The second unit did most of this, too, without Lowry or DeRozan, the one big change the Raptors will likely employ when the season begins. Head coach Dwane Casey has maintained something closer to full line changes over four games, declining to tip his hand as to whether the DeRozan-and-bench end of first- and third-quarters and Lowry-and-bench start to seconds and fourths from years past will continue.

Who the second unit did have was OG Anunoby, making his first official appearance. Considering it was his first game action against an opponent since tearing his ACL in January, it’s hard not to come away impressed. Anunoby didn’t look entirely comfortable just yet and admitted to feeling like he’s missing some of the spring in his game still, but he looked every bit as good as anyone could have hoped so soon. Detroit doesn’t exactly have the type of attacker Anunoby profiles to lock down, and so his defensive contributions were a little muted, and also maybe a bit scattered. There’s a lot more to see at that end still.
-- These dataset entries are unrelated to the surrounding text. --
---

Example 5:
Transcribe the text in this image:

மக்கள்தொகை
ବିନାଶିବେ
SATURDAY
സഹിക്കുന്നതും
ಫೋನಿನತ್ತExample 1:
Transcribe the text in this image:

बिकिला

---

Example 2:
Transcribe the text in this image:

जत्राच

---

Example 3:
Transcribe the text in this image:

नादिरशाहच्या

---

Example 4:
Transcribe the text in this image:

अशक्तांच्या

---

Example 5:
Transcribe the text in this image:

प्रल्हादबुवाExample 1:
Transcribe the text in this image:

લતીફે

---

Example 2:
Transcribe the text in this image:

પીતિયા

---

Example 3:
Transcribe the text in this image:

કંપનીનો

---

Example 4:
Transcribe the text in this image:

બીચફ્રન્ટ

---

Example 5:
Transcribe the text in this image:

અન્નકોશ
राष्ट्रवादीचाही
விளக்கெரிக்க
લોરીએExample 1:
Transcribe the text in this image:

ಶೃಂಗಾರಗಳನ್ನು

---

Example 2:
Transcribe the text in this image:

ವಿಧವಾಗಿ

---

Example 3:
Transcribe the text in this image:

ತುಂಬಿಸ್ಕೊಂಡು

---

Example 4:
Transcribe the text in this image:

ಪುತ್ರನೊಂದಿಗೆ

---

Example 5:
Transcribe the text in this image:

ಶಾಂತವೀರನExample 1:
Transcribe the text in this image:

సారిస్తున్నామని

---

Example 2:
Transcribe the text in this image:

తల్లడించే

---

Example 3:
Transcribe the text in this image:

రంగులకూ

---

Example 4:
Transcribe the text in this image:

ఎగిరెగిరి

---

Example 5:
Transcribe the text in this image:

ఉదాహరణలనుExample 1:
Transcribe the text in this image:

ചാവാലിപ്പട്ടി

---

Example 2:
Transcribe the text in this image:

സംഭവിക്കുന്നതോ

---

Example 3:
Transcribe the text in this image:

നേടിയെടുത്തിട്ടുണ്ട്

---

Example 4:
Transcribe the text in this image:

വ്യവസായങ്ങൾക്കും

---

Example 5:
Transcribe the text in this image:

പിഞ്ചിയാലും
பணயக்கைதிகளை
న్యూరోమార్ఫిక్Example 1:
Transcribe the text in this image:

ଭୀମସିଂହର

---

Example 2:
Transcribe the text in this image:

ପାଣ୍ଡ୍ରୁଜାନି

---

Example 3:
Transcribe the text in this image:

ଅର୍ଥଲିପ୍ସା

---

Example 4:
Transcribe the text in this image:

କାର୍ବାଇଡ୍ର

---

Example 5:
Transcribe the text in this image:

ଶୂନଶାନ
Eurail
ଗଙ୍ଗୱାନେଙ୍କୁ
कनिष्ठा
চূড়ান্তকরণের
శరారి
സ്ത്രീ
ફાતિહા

Offensively, though, Anunoby looked like he should be fine in the role he’ll be asked to play, if he’s asked to play one – he missed all four of his 3-point attempts and got in some trouble for hesitating to take them, but he also attacked a corner closeout to draw a foul, flashed some nifty footwork on a drive-and-post, and made a small handful of eyebrow-raising passes on his way to three assists.

“The kid’s got a lot of rust but I really liked what I saw, his intensity, his toughness, his ability to switch, he did everything was asked him to do,” Casey said. “The young man has been hurt but, again he’s a top-10 pick. We got lucky wherever we were in the draft to get him, we look at him as a top 10 pick because he’s got that type of talent.”

“It was alright,” Anunoby added in his usual verbose manner.

Going further down the box score – a task for the Quick Reaction, not here – there are more and more positives. K.J. McDaniels got another shot and, while imperfect, had a highlight-reel play at both ends. Jakob Poeltl made the best case either he or Lucas Nogueira have made yet for the backup center position. Nogueira even hit a three late, more or less a perfect way to close out a fun game with so many positives (and oddities), picking up Valanciunas in the lone area he couldn’t deliver (he missed a pair of 3-point attempts). It goes on.

Again, it’s a preseason game against two-thirds of a middling opponent on a back-to-back. There’s necessary context here. The preseason, though, is about more than just the opportunity to extrapolate – the Raptors had talked up that making mistakes right now is good because it gives them things to work on and iron out, and you’d have to think that a successful night like this will resonate as an affirmation of where things can go if they stay the course and continuing buying in. It can lead to 30 assists without a massive spike in turnovers, to a reasonable 13-of-37 from outside where few shots came out of the flow of the offense, to an infectious energy and commitment to sharing and creating for others that’s only occasionally been something this roster’s done in the past.

“It’s always good when you put a product in and you see the results of that product,” Lowry said. “It’s always encouraging to see that what you are trying to do is working.”

Beating Detroit in a preseason game means little. Showing that the Raptors are actually capable of playing high-end basketball within the new paradigm could mean a great deal.